* EXERCISE OBJECTIVE *
Pick out each line below that contains the word "Tourlane" and copy it.

─── INPUT MATERIAL ───

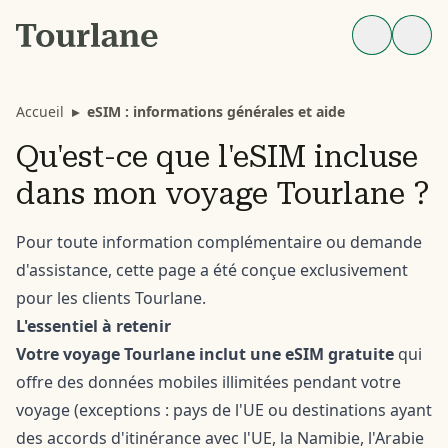
Accueil
▸
eSIM : informations générales et aide
Qu'est-ce que l'eSIM incluse
dans mon voyage Tourlane ?
Pour toute information complémentaire ou demande
d'assistance,
cette page
a été conçue exclusivement
pour les clients Tourlane.
L'essentiel à retenir
Votre voyage Tourlane inclut une eSIM gratuite
qui
offre des données mobiles illimitées pendant votre
voyage (exceptions : pays de l'UE ou destinations ayant
des accords d'itinérance avec l'UE, la Namibie, l'Arabie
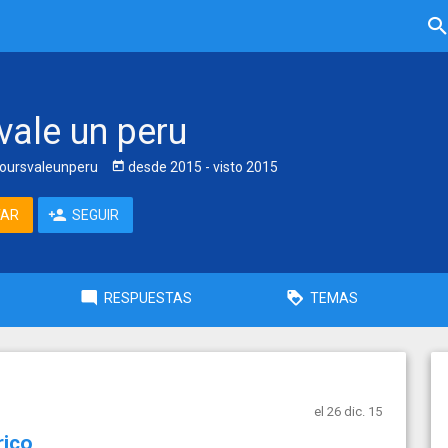
vale un peru
oursvaleunperu
desde
2015
- visto
2015
TAR
SEGUIR
RESPUESTAS
TEMAS
el 26 dic. 15
rico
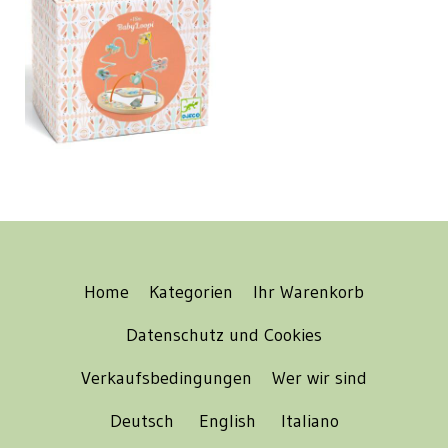
Home
Kategorien
Ihr Warenkorb
Datenschutz und Cookies
Verkaufsbedingungen
Wer wir sind
Deutsch
English
Italiano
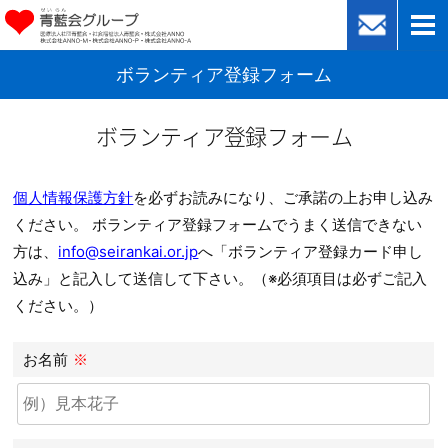
ボランティア登録フォーム
ボランティア登録フォーム
個人情報保護方針
を必ずお読みになり、ご承諾の上お申し込み
ください。 ボランティア登録フォームでうまく送信できない
方は、
info@seirankai.or.jp
へ「ボランティア登録カード申し
込み」と記入して送信して下さい。（※必須項目は必ずご記入
ください。）
お名前
※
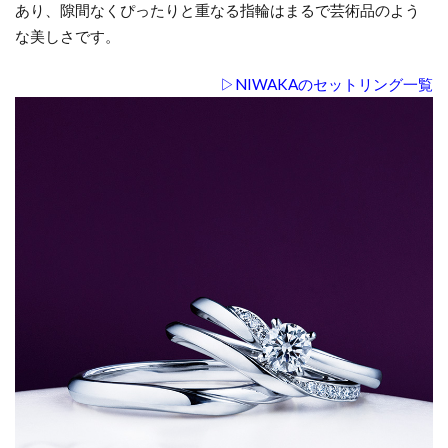
い
あり、隙間なくぴったりと重なる指輪はまるで芸術品のよう
す
な美しさです。
る
上
▷NIWAKAのセットリング一覧
で
の
疑
問
を
解
決
7.1
ダイ
ヤモ
ンド
が外
れる
こと
はな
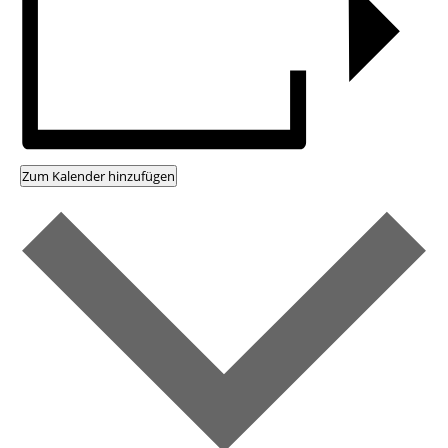
Zum Kalender hinzufügen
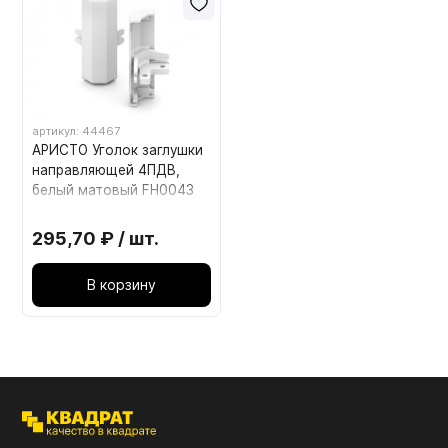
артикул: 44467
АРИСТО Уголок заглушки
направляющей 4ПДВ,
белый матовый FH0043
295,70 ₽ / шт.
В корзину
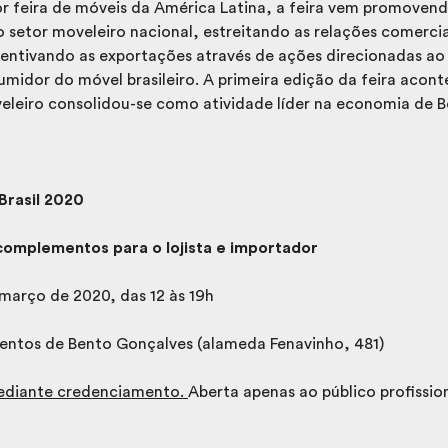
r feira de móveis da América Latina, a feira vem promoven
setor moveleiro nacional, estreitando as relações comerciai
incentivando as exportações através de ações direcionadas a
umidor do móvel brasileiro. A primeira edição da feira acon
eleiro consolidou-se como atividade líder na economia de 
Brasil 2020
complementos para o lojista e importador
março de 2020, das 12 às 19h
entos de Bento Gonçalves (alameda Fenavinho, 481)
mediante credenciamento.
Aberta apenas ao público profission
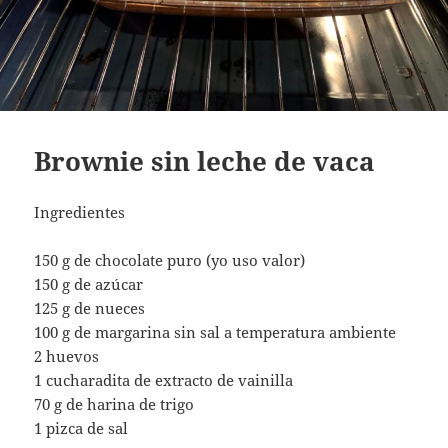
Brownie sin leche de vaca
Ingredientes
150 g de chocolate puro (yo uso valor)
150 g de azúcar
125 g de nueces
100 g de margarina sin sal a temperatura ambiente
2 huevos
1 cucharadita de extracto de vainilla
70 g de harina de trigo
1 pizca de sal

───

* SOLUTION BELOW *
dans mon voyage Tourlane ?
pour les clients Tourlane.
Votre voyage Tourlane inclut une eSIM gratuite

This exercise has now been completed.